The paper addresses the data uncertainty that arises when large language models (LLMs) are used to perform generative error correction (GER) for automatic speech recognition (ASR) without leveraging acoustic information. It introduces Uncertainty-Aware Dynamic Fusion (UADF), a two-stage late-fusion framework that calibrates token-level LLM decisions and dynamically incorporates acoustic cues during autoregressive decoding, guided by LLM uncertainty. Empirical results across clean and noisy ASR tasks, as well as audio-visual speech recognition (AVSR), show substantial word error rate (WER) improvements over GER baselines and strong generalization to multimodal settings. The approach is training-efficient and renders a plug-in solution for enhancing LLM-based GER with acoustic information, with potential broad impact on multimodal ASR systems.

Abstract

Recent studies have successfully shown that large language models (LLMs) can be successfully used for generative error correction (GER) on top of the automatic speech recognition (ASR) output. Specifically, an LLM is utilized to carry out a direct mapping from the N-best hypotheses list generated by an ASR system to the predicted output transcription. However, despite its effectiveness, GER introduces extra data uncertainty since the LLM is trained without taking into account acoustic information available in the speech signal. In this work, we aim to overcome such a limitation by infusing acoustic information before generating the predicted transcription through a novel late fusion solution termed Uncertainty-Aware Dynamic Fusion (UADF). UADF is a multimodal fusion approach implemented into an auto-regressive decoding process and works in two stages: (i) It first analyzes and calibrates the token-level LLM decision, and (ii) it then dynamically assimilates the information from the acoustic modality. Experimental evidence collected from various ASR tasks shows that UADF surpasses existing fusion mechanisms in several ways. It yields significant improvements in word error rate (WER) while mitigating data uncertainty issues in LLM and addressing the poor generalization relied with sole modality during fusion. We also demonstrate that UADF seamlessly adapts to audio-visual speech recognition.
Paper Structure (21 sections, 10 equations, 4 figures, 6 tables)
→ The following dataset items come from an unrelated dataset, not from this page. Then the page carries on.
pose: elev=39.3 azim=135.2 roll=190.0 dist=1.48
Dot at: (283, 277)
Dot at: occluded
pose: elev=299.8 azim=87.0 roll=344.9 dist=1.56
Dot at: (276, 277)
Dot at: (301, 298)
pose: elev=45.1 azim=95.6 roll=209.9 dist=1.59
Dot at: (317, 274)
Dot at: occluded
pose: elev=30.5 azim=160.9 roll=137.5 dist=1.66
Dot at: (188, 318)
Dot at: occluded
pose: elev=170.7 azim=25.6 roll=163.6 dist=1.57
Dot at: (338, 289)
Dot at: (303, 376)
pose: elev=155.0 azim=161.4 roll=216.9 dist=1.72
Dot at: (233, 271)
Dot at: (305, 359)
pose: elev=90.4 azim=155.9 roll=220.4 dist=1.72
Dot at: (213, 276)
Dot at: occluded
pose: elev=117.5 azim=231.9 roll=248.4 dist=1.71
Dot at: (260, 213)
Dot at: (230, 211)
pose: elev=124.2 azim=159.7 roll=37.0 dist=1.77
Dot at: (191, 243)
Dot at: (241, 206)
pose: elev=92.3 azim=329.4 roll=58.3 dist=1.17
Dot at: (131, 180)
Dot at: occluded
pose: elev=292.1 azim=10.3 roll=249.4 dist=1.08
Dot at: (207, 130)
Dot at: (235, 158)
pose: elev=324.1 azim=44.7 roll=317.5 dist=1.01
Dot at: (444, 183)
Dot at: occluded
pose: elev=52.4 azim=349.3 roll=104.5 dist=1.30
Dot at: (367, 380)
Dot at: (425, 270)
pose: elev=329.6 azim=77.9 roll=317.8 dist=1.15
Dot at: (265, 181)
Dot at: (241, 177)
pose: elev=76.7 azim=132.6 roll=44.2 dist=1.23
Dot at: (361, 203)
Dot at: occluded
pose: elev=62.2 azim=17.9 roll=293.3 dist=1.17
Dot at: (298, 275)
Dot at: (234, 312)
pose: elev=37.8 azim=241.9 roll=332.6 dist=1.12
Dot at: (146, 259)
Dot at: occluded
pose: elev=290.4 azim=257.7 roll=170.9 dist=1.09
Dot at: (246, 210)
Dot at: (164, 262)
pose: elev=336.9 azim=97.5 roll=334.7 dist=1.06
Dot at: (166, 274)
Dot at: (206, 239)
This paper contains 21 sections, 10 equations, 4 figures, 6 tables.

Figures (4)

  • Figure 1: Different fusion strategies: early, mid and late fusions. The the green area indicates where the fusion strategies happened. N-best List is generated by ASR engine with beam search decoding. Left: the speech tokens extracted from the acoustic encoder are directly concatenated with the corresponding word embeddings of the N-best list before feeding into the LLMs; Middle: the acoustic features from the last layer of the acoustic encoder are integrated into the LLMs decoding process using the cross-attention mechanism; Right: the step-wise fusion happens in the auto-regressive decoding process by integrating both decision-level information.
  • Figure 2: Case study on a high uncertainty ($\mathcal{U}_t^{llm}$ is 9.91) example. Top-2 candidates from LLM are displayed while the "how" is a wrong prediction. UADF corrects the results to "all" according to the decision of the ASR model.
  • Figure 3: The visualization of before (left) and after (right) calibration for LLM in UADF. The dashed line represents the ideal relationship where confidence and accuracy are perfectly matched. The blue bar indicates the token distribution under different LLM's confidence intervals, and "$\times$" indicates the actual average accuracy based on each confidence interval.
  • Figure 4: Modality laziness reported in chen2023leveraging, where SNR level denotes the quality of speech.